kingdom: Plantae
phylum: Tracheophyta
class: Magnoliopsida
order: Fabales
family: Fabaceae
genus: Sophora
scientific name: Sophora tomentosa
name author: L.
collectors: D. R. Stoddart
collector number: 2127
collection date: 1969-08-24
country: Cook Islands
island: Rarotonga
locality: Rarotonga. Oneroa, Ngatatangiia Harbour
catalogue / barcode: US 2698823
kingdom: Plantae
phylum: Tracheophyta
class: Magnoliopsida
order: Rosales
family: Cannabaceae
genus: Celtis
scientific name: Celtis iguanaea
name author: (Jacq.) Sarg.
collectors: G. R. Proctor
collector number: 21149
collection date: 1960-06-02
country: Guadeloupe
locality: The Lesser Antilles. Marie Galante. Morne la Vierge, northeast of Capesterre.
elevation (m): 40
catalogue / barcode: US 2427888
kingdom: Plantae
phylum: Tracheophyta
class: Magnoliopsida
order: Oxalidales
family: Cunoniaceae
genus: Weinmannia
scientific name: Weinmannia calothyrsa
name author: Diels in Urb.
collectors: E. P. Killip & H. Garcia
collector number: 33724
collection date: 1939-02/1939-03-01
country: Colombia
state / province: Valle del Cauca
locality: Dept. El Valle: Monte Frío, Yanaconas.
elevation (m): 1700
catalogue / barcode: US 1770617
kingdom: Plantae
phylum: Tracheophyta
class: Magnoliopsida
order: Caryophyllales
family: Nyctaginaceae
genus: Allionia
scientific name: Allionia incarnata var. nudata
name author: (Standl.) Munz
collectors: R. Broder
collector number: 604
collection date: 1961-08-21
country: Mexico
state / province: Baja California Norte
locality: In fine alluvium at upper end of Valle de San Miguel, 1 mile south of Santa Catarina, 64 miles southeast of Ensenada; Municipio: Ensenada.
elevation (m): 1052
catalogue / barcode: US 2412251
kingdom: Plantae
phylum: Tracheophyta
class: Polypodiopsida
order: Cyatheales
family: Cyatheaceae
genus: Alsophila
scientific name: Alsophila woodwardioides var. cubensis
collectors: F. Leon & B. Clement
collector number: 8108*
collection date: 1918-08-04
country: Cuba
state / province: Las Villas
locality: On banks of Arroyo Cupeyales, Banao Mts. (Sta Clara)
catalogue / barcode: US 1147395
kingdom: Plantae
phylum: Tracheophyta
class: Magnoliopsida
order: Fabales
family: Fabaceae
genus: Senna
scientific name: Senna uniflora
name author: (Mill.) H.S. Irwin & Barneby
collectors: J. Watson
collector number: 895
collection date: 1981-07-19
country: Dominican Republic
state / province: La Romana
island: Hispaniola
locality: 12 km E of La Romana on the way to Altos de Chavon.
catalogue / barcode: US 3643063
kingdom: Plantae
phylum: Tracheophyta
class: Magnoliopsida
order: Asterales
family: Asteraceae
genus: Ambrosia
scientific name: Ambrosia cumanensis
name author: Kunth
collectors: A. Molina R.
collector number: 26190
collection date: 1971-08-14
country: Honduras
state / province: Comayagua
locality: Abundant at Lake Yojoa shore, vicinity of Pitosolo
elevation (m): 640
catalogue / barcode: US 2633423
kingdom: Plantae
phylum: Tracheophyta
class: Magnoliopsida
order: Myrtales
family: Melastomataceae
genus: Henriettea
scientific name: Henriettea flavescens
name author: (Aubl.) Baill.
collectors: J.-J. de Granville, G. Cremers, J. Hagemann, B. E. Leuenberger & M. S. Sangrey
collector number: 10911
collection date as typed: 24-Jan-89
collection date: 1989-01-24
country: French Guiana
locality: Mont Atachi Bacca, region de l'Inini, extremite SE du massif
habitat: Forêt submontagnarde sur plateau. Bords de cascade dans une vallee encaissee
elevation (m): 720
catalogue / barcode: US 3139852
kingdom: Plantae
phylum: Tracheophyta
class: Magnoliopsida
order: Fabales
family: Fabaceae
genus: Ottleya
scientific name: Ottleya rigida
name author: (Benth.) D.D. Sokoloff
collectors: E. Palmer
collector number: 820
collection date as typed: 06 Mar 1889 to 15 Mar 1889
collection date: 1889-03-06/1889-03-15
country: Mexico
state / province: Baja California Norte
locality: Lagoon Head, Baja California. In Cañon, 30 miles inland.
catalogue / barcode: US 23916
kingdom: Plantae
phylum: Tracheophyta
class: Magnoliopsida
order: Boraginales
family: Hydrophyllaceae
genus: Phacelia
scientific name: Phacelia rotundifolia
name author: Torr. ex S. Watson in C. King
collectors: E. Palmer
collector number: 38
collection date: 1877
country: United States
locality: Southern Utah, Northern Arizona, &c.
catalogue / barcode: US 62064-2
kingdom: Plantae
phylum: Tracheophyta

= DO THIS =
Copy the items above from the first line through the line holding "collector number: 21149", inclusive, and substitute "taxon name" for "scientific name" while leaving everything else unchanged. Give only those lines.

= SOLUTION TO THIS EXERCISE =
kingdom: Plantae
phylum: Tracheophyta
class: Magnoliopsida
order: Fabales
family: Fabaceae
genus: Sophora
taxon name: Sophora tomentosa
name author: L.
collectors: D. R. Stoddart
collector number: 2127
collection date: 1969-08-24
country: Cook Islands
island: Rarotonga
locality: Rarotonga. Oneroa, Ngatatangiia Harbour
catalogue / barcode: US 2698823
kingdom: Plantae
phylum: Tracheophyta
class: Magnoliopsida
order: Rosales
family: Cannabaceae
genus: Celtis
taxon name: Celtis iguanaea
name author: (Jacq.) Sarg.
collectors: G. R. Proctor
collector number: 21149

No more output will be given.